▼▼▼
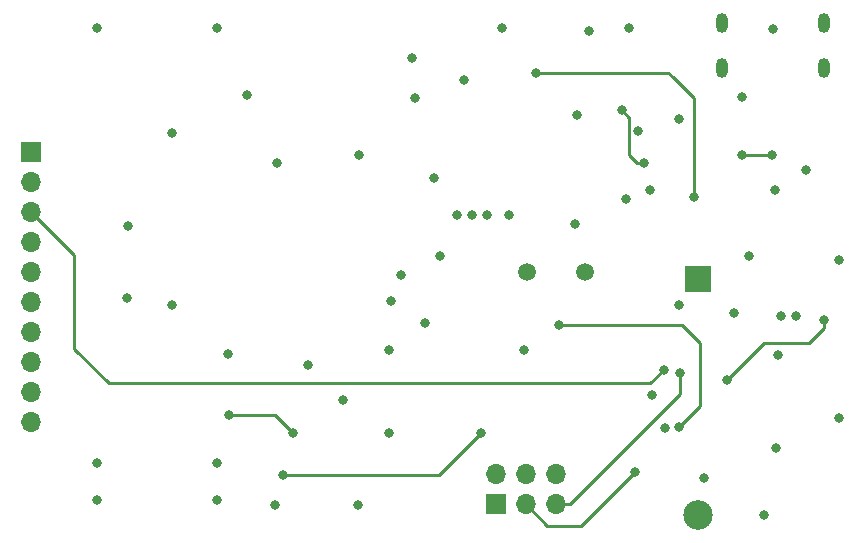
<source format=gbr>
%TF.GenerationSoftware,KiCad,Pcbnew,(6.0.2)*%
%TF.CreationDate,2023-05-20T08:16:15+01:00*%
%TF.ProjectId,Main Board,4d61696e-2042-46f6-9172-642e6b696361,rev?*%
%TF.SameCoordinates,Original*%
%TF.FileFunction,Copper,L4,Bot*%
%TF.FilePolarity,Positive*%
%FSLAX46Y46*%
G04 Gerber Fmt 4.6, Leading zero omitted, Abs format (unit mm)*
G04 Created by KiCad (PCBNEW (6.0.2)) date 2023-05-20 08:16:15*
%MOMM*%
%LPD*%
G01*
G04 APERTURE LIST*
%TA.AperFunction,WasherPad*%
%ADD10O,1.000000X1.700000*%
%TD*%
%TA.AperFunction,ComponentPad*%
%ADD11R,1.700000X1.700000*%
%TD*%
%TA.AperFunction,ComponentPad*%
%ADD12O,1.700000X1.700000*%
%TD*%
%TA.AperFunction,ComponentPad*%
%ADD13C,1.500000*%
%TD*%
%TA.AperFunction,ComponentPad*%
%ADD14R,2.170000X2.170000*%
%TD*%
%TA.AperFunction,ComponentPad*%
%ADD15C,2.500000*%
%TD*%
%TA.AperFunction,ViaPad*%
%ADD16C,0.800000*%
%TD*%
%TA.AperFunction,Conductor*%
%ADD17C,0.350000*%
%TD*%
%TA.AperFunction,Conductor*%
%ADD18C,0.250000*%
%TD*%
G04 APERTURE END LIST*
D10*
%TO.P,U1,*%
%TO.N,*%
X174837233Y-75772233D03*
X183477233Y-75772233D03*
X174837233Y-71972233D03*
X183477233Y-71972233D03*
%TD*%
D11*
%TO.P,J2,1,Pin_1*%
%TO.N,MOSI*%
X155682233Y-112727233D03*
D12*
%TO.P,J2,2,Pin_2*%
%TO.N,+3V3*%
X155682233Y-110187233D03*
%TO.P,J2,3,Pin_3*%
%TO.N,CLK*%
X158222233Y-112727233D03*
%TO.P,J2,4,Pin_4*%
%TO.N,MISO*%
X158222233Y-110187233D03*
%TO.P,J2,5,Pin_5*%
%TO.N,RESET*%
X160762233Y-112727233D03*
%TO.P,J2,6,Pin_6*%
%TO.N,GND*%
X160762233Y-110187233D03*
%TD*%
D13*
%TO.P,Y1,1,1*%
%TO.N,/XTAL1*%
X163212233Y-93042233D03*
%TO.P,Y1,2,2*%
%TO.N,/XTAL2*%
X158332233Y-93042233D03*
%TD*%
D11*
%TO.P,J3,1,Pin_1*%
%TO.N,+170VDC*%
X116312233Y-82882233D03*
D12*
%TO.P,J3,2,Pin_2*%
%TO.N,GND*%
X116312233Y-85422233D03*
%TO.P,J3,3,Pin_3*%
%TO.N,CONFIG*%
X116312233Y-87962233D03*
%TO.P,J3,4,Pin_4*%
%TO.N,+12V*%
X116312233Y-90502233D03*
%TO.P,J3,5,Pin_5*%
%TO.N,POLARITY_COND*%
X116312233Y-93042233D03*
%TO.P,J3,6,Pin_6*%
%TO.N,SHIFT_CLK_COND*%
X116312233Y-95582233D03*
%TO.P,J3,7,Pin_7*%
%TO.N,LATCH_EN_COND*%
X116312233Y-98122233D03*
%TO.P,J3,8,Pin_8*%
%TO.N,DATA_IN_COND*%
X116312233Y-100662233D03*
%TO.P,J3,9,Pin_9*%
%TO.N,BLANKING_COND*%
X116312233Y-103202233D03*
%TO.P,J3,10,Pin_10*%
%TO.N,GND*%
X116312233Y-105742233D03*
%TD*%
D14*
%TO.P,BAT1,Neg*%
%TO.N,GND*%
X172827233Y-93677233D03*
D15*
%TO.P,BAT1,Pos*%
%TO.N,Net-(BAT1-PadPos)*%
X172827233Y-113677233D03*
%TD*%
D16*
%TO.N,GND*%
X124460000Y-95250000D03*
%TO.N,/VBUS*%
X154940000Y-88265000D03*
X153670000Y-88265000D03*
X152400000Y-88265000D03*
%TO.N,GND*%
X170053000Y-106299000D03*
X149733000Y-97409000D03*
X121920000Y-109220000D03*
X175895000Y-96520000D03*
X146685000Y-99695000D03*
X184785000Y-105410000D03*
X134620000Y-78105000D03*
X139827000Y-100965000D03*
X167005000Y-72390000D03*
X162433000Y-89027000D03*
X158115000Y-99695000D03*
X147701000Y-93345000D03*
X132080000Y-72390000D03*
X137160000Y-83820000D03*
X128270000Y-81280000D03*
X132080000Y-112395000D03*
X156210000Y-72390000D03*
X121920000Y-112395000D03*
X132991517Y-99997767D03*
X179197000Y-72517000D03*
X162560000Y-79756000D03*
X179451000Y-107950000D03*
X179832000Y-96774000D03*
X163576000Y-72644000D03*
X173355000Y-110490000D03*
X150495000Y-85090000D03*
X151003000Y-91694000D03*
X124587000Y-89154000D03*
X144145000Y-83185000D03*
X178435000Y-113665000D03*
X128270000Y-95885000D03*
X184785000Y-92075000D03*
X144018000Y-112776000D03*
X156845000Y-88265000D03*
X148590000Y-74930000D03*
X121920000Y-72390000D03*
X146685000Y-106680000D03*
X153035000Y-76835000D03*
X168783000Y-86106000D03*
X132080000Y-109220000D03*
X179578000Y-100076000D03*
X137033000Y-112776000D03*
X168910000Y-103505000D03*
X179324000Y-86106000D03*
%TO.N,Net-(BAT1-PadPos)*%
X181102000Y-96774000D03*
%TO.N,+3V3*%
X181991000Y-84455000D03*
X166751000Y-86868000D03*
X171196000Y-95885000D03*
X142748000Y-103886000D03*
X177165000Y-91694000D03*
X171196000Y-80137000D03*
X167767000Y-81153000D03*
%TO.N,+12V*%
X172481733Y-86741000D03*
X159131000Y-76200000D03*
X148844000Y-78359000D03*
X146812000Y-95504000D03*
%TO.N,CLK*%
X167513000Y-109982000D03*
%TO.N,RESET*%
X171323000Y-101600000D03*
%TO.N,SHIFT_CLK_COND*%
X138557000Y-106680000D03*
X133096000Y-105156000D03*
%TO.N,CONFIG*%
X169926000Y-101346000D03*
%TO.N,/VBUS_FET_EN*%
X166370000Y-79375000D03*
X168275000Y-83820000D03*
%TO.N,SCL*%
X183515000Y-97155000D03*
X175260000Y-102235000D03*
%TO.N,SHDN*%
X161036000Y-97536000D03*
X171196000Y-106172000D03*
%TO.N,/CC1*%
X176530000Y-83185000D03*
X179070000Y-83185000D03*
%TO.N,DATA_IN*%
X154432000Y-106680000D03*
X137668000Y-110236000D03*
%TO.N,/VBUS*%
X176530000Y-78232000D03*
%TD*%
D17*
%TO.N,+12V*%
X159131000Y-76200000D02*
X159385000Y-76200000D01*
D18*
X170688000Y-76581000D02*
X172481733Y-78374733D01*
X172481733Y-78374733D02*
X172481733Y-86741000D01*
X159385000Y-76200000D02*
X164338000Y-76200000D01*
X170307000Y-76200000D02*
X170688000Y-76581000D01*
X164338000Y-76200000D02*
X170307000Y-76200000D01*
%TO.N,CLK*%
X158222233Y-112727233D02*
X160049000Y-114554000D01*
X162941000Y-114554000D02*
X167513000Y-109982000D01*
X160049000Y-114554000D02*
X161290000Y-114554000D01*
X161290000Y-114554000D02*
X162941000Y-114554000D01*
%TO.N,RESET*%
X160762233Y-112727233D02*
X161973767Y-112727233D01*
X161973767Y-112727233D02*
X171323000Y-103378000D01*
X171323000Y-103378000D02*
X171323000Y-101600000D01*
%TO.N,SHIFT_CLK_COND*%
X138557000Y-106680000D02*
X137033000Y-105156000D01*
X137033000Y-105156000D02*
X133096000Y-105156000D01*
%TO.N,CONFIG*%
X120015000Y-99568000D02*
X122936000Y-102489000D01*
X133604000Y-102489000D02*
X168783000Y-102489000D01*
X116312233Y-87962233D02*
X120015000Y-91665000D01*
X168783000Y-102489000D02*
X169926000Y-101346000D01*
X120015000Y-91665000D02*
X120015000Y-99568000D01*
X122936000Y-102489000D02*
X133604000Y-102489000D01*
%TO.N,/VBUS_FET_EN*%
X167005000Y-80010000D02*
X166370000Y-79375000D01*
X168275000Y-83820000D02*
X167640000Y-83820000D01*
X167005000Y-83185000D02*
X167005000Y-80010000D01*
X167640000Y-83820000D02*
X167005000Y-83185000D01*
%TO.N,SCL*%
X175260000Y-102235000D02*
X178435000Y-99060000D01*
X178435000Y-99060000D02*
X182245000Y-99060000D01*
X183515000Y-97790000D02*
X183515000Y-97155000D01*
X182245000Y-99060000D02*
X183515000Y-97790000D01*
%TO.N,SHDN*%
X172974000Y-104394000D02*
X171196000Y-106172000D01*
X172974000Y-99060000D02*
X172974000Y-104394000D01*
X161036000Y-97536000D02*
X171450000Y-97536000D01*
X171450000Y-97536000D02*
X172974000Y-99060000D01*
%TO.N,/CC1*%
X179070000Y-83185000D02*
X176530000Y-83185000D01*
%TO.N,DATA_IN*%
X150876000Y-110236000D02*
X137668000Y-110236000D01*
X154432000Y-106680000D02*
X150876000Y-110236000D01*
%TD*%
M02*

</source>
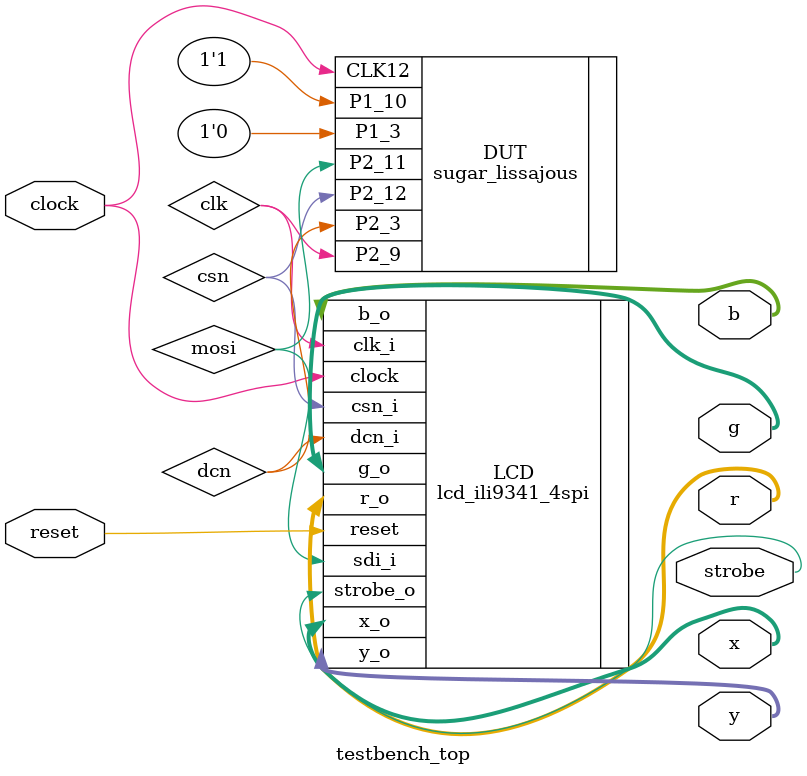
<source format=sv>
`timescale 1ns/100ps
`default_nettype none

/* verilator lint_off PINMISSING */

module testbench_top
  (input wire clock,
   input wire reset,

   output int x,
   output int y,
   output [7:0] r,
   output [7:0] g,
   output [7:0] b,
   output strobe);

    logic csn, mosi, clk, dcn;

    sugar_lissajous DUT
      (.CLK12(clock),
       .P1_3(1'b0),
       .P1_10(1'b1),
       .P2_3(dcn),
       .P2_9(clk),
       .P2_11(mosi),
       .P2_12(csn));

    lcd_ili9341_4spi LCD
      (.clock, .reset,
       .csn_i(csn),
       .clk_i(clk),
       .sdi_i(mosi),
       .dcn_i(dcn),
       .x_o(x),
       .y_o(y),
       .r_o(r),
       .g_o(g),
       .b_o(b),
       .strobe_o(strobe));

endmodule // testbench_top

</source>
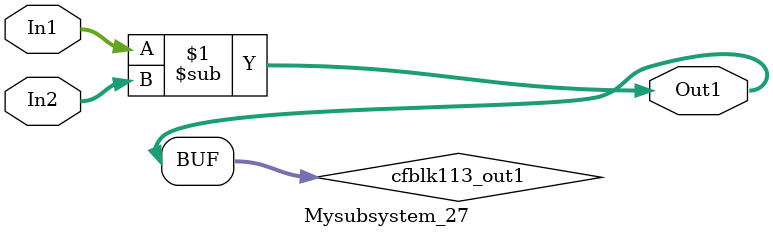
<source format=v>



`timescale 1 ns / 1 ns

module Mysubsystem_27
          (In1,
           In2,
           Out1);


  input   [7:0] In1;  // uint8
  input   [7:0] In2;  // uint8
  output  [7:0] Out1;  // uint8


  wire [7:0] cfblk113_out1;  // uint8


  assign cfblk113_out1 = In1 - In2;



  assign Out1 = cfblk113_out1;

endmodule  // Mysubsystem_27


</source>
▲▲▲
#### Work required:
Could you state the number of lines above in which the word "LIST" appears? Give that number by itself.

#### Answer to the problem:
2